Task requirements. Leave the images out, and copy each of the records below exactly.

Materials provided.
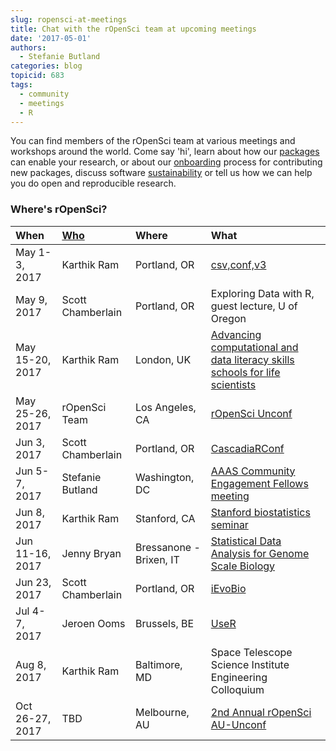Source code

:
 ```yaml
---
slug: ropensci-at-meetings
title: Chat with the rOpenSci team at upcoming meetings
date: '2017-05-01'
authors:
  - Stefanie Butland
categories: blog
topicid: 683
tags:
  - community
  - meetings
  - R
---
```


You can find members of the rOpenSci team at various meetings and workshops around the world. Come say 'hi', learn about how our [packages](/packages/) can enable your research, or about our [onboarding](https://github.com/ropensci/software-review) process for contributing new packages, discuss software [sustainability](/blog/2016/05/25/software-sustanability-ropensci) or tell us how we can help you do open and reproducible research.

<!--more-->

### Where's rOpenSci?


<table class="table">
<thead>
<tr>
	<th style="text-align:left;">When</th>
	<th style="text-align:left;"><a href="/about/#team">Who</a></th>
	<th style="text-align:left;">Where</th>
	<th style="text-align:left;">What</th>
</tr>
</thead>

<tbody>
<tr>
	<td>May 1-3, 2017</td>
	<td>Karthik Ram</td>
	<td>Portland, OR</td>
	<td><a href="https://csvconf.com/">csv,conf,v3</a></td>
</tr>
<tr>
	<td>May 9, 2017</td>
	<td>Scott Chamberlain</td>
	<td>Portland, OR</td>
	<td>Exploring Data with R, guest lecture, U of Oregon</td>
</tr>
<tr>
	<td>May 15-20, 2017</td>
	<td>Karthik Ram</td>
	<td>London, UK</td>
	<td><a href="http://www.nhm.ac.uk/our-science/courses-and-students/advancing-computational-and-data-literacy-for-life-scientists.html">Advancing computational and data literacy skills schools for life scientists</a></td>
</tr>
<tr>
	<td>May 25-26, 2017</td>
	<td>rOpenSci Team</td>
	<td>Los Angeles, CA</td>
	<td><a href="http://unconf17.ropensci.org/">rOpenSci Unconf</a></td>
</tr>
<tr>
	<td>Jun 3, 2017</td>
	<td>Scott Chamberlain</td>
	<td>Portland, OR</td>
	<td><a href="https://cascadiarconf.com/">CascadiaRConf</a></td>
</tr>
<tr>
	<td>Jun 5-7, 2017</td>
	<td>Stefanie Butland</td>
	<td>Washington, DC</td>
	<td><a href="https://www.cscce.org/cefp/">AAAS Community Engagement Fellows meeting</a></td>
</tr>
<tr>
	<td>Jun 8, 2017</td>
	<td>Karthik Ram</td>
	<td>Stanford, CA</td>
	<td><a href="http://med.stanford.edu/dbds/education/workshop.html">Stanford biostatistics seminar</a></td>
</tr>
<tr>
	<td>Jun 11-16, 2017</td>
	<td>Jenny Bryan</td>
	<td>Bressanone - Brixen, IT</td>
	<td><a href="http://www.huber.embl.de/csama2017/">Statistical Data Analysis for Genome Scale Biology</a></td>
</tr>
<tr>
	<td>Jun 23, 2017</td>
	<td>Scott Chamberlain</td>
	<td>Portland, OR</td>
	<td><a href="http://www.ievobio.org/">iEvoBio</a></td>
</tr>
<tr>
	<td>Jul 4-7, 2017</td>
	<td>Jeroen Ooms</td>
	<td>Brussels, BE</td>
	<td><a href="https://user2017.brussels/">UseR</a></td>
</tr>
<tr>
	<td>Aug 8, 2017</td>
	<td>Karthik Ram</td>
	<td>Baltimore, MD</td>
	<td>Space Telescope Science Institute Engineering Colloquium</td>
</tr>
<tr>
	<td>Oct 26-27, 2017</td>
	<td>TBD</td>
	<td>Melbourne, AU</td>
	<td><a href="https://njtierney.typeform.com/to/RzeQVp">2nd Annual rOpenSci AU-Unconf</a></td>
</tr>
</tbody>
</table>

Result of the task.
Source code

:
 ```yaml
---
slug: ropensci-at-meetings
title: Chat with the rOpenSci team at upcoming meetings
date: '2017-05-01'
authors:
  - Stefanie Butland
categories: blog
topicid: 683
tags:
  - community
  - meetings
  - R
---
```


You can find members of the rOpenSci team at various meetings and workshops around the world. Come say 'hi', learn about how our [packages](/packages/) can enable your research, or about our [onboarding](https://github.com/ropensci/software-review) process for contributing new packages, discuss software [sustainability](/blog/2016/05/25/software-sustanability-ropensci) or tell us how we can help you do open and reproducible research.

<!--more-->

### Where's rOpenSci?


<table class="table">
<thead>
<tr>
	<th style="text-align:left;">When</th>
	<th style="text-align:left;"><a href="/about/#team">Who</a></th>
	<th style="text-align:left;">Where</th>
	<th style="text-align:left;">What</th>
</tr>
</thead>

<tbody>
<tr>
	<td>May 1-3, 2017</td>
	<td>Karthik Ram</td>
	<td>Portland, OR</td>
	<td><a href="https://csvconf.com/">csv,conf,v3</a></td>
</tr>
<tr>
	<td>May 9, 2017</td>
	<td>Scott Chamberlain</td>
	<td>Portland, OR</td>
	<td>Exploring Data with R, guest lecture, U of Oregon</td>
</tr>
<tr>
	<td>May 15-20, 2017</td>
	<td>Karthik Ram</td>
	<td>London, UK</td>
	<td><a href="http://www.nhm.ac.uk/our-science/courses-and-students/advancing-computational-and-data-literacy-for-life-scientists.html">Advancing computational and data literacy skills schools for life scientists</a></td>
</tr>
<tr>
	<td>May 25-26, 2017</td>
	<td>rOpenSci Team</td>
	<td>Los Angeles, CA</td>
	<td><a href="http://unconf17.ropensci.org/">rOpenSci Unconf</a></td>
</tr>
<tr>
	<td>Jun 3, 2017</td>
	<td>Scott Chamberlain</td>
	<td>Portland, OR</td>
	<td><a href="https://cascadiarconf.com/">CascadiaRConf</a></td>
</tr>
<tr>
	<td>Jun 5-7, 2017</td>
	<td>Stefanie Butland</td>
	<td>Washington, DC</td>
	<td><a href="https://www.cscce.org/cefp/">AAAS Community Engagement Fellows meeting</a></td>
</tr>
<tr>
	<td>Jun 8, 2017</td>
	<td>Karthik Ram</td>
	<td>Stanford, CA</td>
	<td><a href="http://med.stanford.edu/dbds/education/workshop.html">Stanford biostatistics seminar</a></td>
</tr>
<tr>
	<td>Jun 11-16, 2017</td>
	<td>Jenny Bryan</td>
	<td>Bressanone - Brixen, IT</td>
	<td><a href="http://www.huber.embl.de/csama2017/">Statistical Data Analysis for Genome Scale Biology</a></td>
</tr>
<tr>
	<td>Jun 23, 2017</td>
	<td>Scott Chamberlain</td>
	<td>Portland, OR</td>
	<td><a href="http://www.ievobio.org/">iEvoBio</a></td>
</tr>
<tr>
	<td>Jul 4-7, 2017</td>
	<td>Jeroen Ooms</td>
	<td>Brussels, BE</td>
	<td><a href="https://user2017.brussels/">UseR</a></td>
</tr>
<tr>
	<td>Aug 8, 2017</td>
	<td>Karthik Ram</td>
	<td>Baltimore, MD</td>
	<td>Space Telescope Science Institute Engineering Colloquium</td>
</tr>
<tr>
	<td>Oct 26-27, 2017</td>
	<td>TBD</td>
	<td>Melbourne, AU</td>
	<td><a href="https://njtierney.typeform.com/to/RzeQVp">2nd Annual rOpenSci AU-Unconf</a></td>
</tr>
</tbody>
</table>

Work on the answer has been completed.